Scientists Discover Fastest Star Orbiting Milky Way’s Supermassive Black Hole
KEY POINTS
- Scientists discovered the fastest star orbiting Sagittarius A*
- Scientists identified other stars that could be labeled as squeezars
- The stars will eventually die as they continue orbiting the black hole
A team of scientists discovered the fastest known star traveling across Milky Way. According to their findings, the star closely orbits the galaxy’s central supermassive black hole.
The newly discovered star was identified as S4714. According to the scientists, this stellar object zips through the galaxy and around Milky Way’s Sagittarius A* supermassive black hole at an impressive speed of 24,000 kilometers per second, which is equivalent to about 8% of the speed of light. The scientists, who observed the star, presented their findings in a new study published in The Astrophysical Journal.
Aside from being the fastest known star in the galaxy and orbiting a black hole, the scientists learned that S4714 is not the only one of its kind. Through the data gathered by the European Southern Observatory’s Very Large Telescope in Chile, the scientists discovered other stars that are closely orbiting Sagittarius A* at high speeds.

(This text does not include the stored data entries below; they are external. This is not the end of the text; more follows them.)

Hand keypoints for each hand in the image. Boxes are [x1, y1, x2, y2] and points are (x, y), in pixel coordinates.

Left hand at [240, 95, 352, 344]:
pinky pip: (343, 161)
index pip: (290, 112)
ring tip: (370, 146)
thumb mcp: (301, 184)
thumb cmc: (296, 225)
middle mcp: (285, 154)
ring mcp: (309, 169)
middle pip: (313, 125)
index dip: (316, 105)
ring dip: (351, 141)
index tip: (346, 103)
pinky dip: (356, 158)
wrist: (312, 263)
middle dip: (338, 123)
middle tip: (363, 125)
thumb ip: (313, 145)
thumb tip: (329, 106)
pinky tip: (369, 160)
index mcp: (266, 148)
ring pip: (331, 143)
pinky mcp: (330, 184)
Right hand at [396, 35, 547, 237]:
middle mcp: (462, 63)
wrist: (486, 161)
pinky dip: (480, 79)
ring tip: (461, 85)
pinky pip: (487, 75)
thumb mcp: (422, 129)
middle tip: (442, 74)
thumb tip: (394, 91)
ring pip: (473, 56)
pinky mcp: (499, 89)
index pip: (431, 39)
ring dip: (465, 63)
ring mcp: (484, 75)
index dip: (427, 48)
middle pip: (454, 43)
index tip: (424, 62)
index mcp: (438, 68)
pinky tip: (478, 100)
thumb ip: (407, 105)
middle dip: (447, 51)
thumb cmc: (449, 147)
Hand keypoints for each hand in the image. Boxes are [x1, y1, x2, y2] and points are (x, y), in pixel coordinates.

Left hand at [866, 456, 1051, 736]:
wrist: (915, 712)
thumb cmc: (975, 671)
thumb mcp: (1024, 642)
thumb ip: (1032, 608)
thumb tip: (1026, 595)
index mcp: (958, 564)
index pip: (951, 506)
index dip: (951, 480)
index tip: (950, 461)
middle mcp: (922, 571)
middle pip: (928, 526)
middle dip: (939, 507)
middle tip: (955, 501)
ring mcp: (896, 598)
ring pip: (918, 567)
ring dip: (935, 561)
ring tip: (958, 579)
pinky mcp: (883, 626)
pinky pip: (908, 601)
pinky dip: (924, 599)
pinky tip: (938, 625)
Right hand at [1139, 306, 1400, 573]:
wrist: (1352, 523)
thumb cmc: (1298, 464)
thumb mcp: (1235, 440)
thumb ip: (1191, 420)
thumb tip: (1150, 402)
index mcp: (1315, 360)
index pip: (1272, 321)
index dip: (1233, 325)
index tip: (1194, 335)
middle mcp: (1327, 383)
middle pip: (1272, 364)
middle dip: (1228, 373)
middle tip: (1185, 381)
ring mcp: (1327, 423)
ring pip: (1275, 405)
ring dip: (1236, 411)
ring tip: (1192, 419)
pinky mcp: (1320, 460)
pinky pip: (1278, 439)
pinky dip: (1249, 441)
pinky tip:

They identified the other stars as S4711, S4712, S4713 and S4715. The scientists referred to the stars as squeezar candidates, a concept proposed about 20 years ago that refers to how stellar objects get compressed or squeezed by the tidal forces of a nearby black hole.
Back in 2003, astrophysicists Mark Morris and Tal Alexander theorized that as squeezars follow an eccentric orbit around a black hole, its tidal forces convert a percentage of their orbital energy into heat at each pass. Although the process causes the star’s brightness to increase, it also speeds up its orbital decay. In other words, squeezars will eventually end up as dead stars orbiting a black hole.
From the five newly discovered stars, the scientists identified S4711 and S4714 as the most likely examples of squeezars. They believe that by observing these stars, they’ll be able to understand how black holes interact with nearby orbiting stars as they slowly devour them.
“At least S4711 and S4714 are squeezar candidates,” astrophysicist Florian Peissker from the University of Cologne in Germany, the lead scientist of the team, told Science Alert.
“I would say, I am sure about S4711 since the orbital elements are consistent with the predictions of Tal Alexander in 2003,” he continued. “In this sense, S4711 is the very first squeezar ever detected.”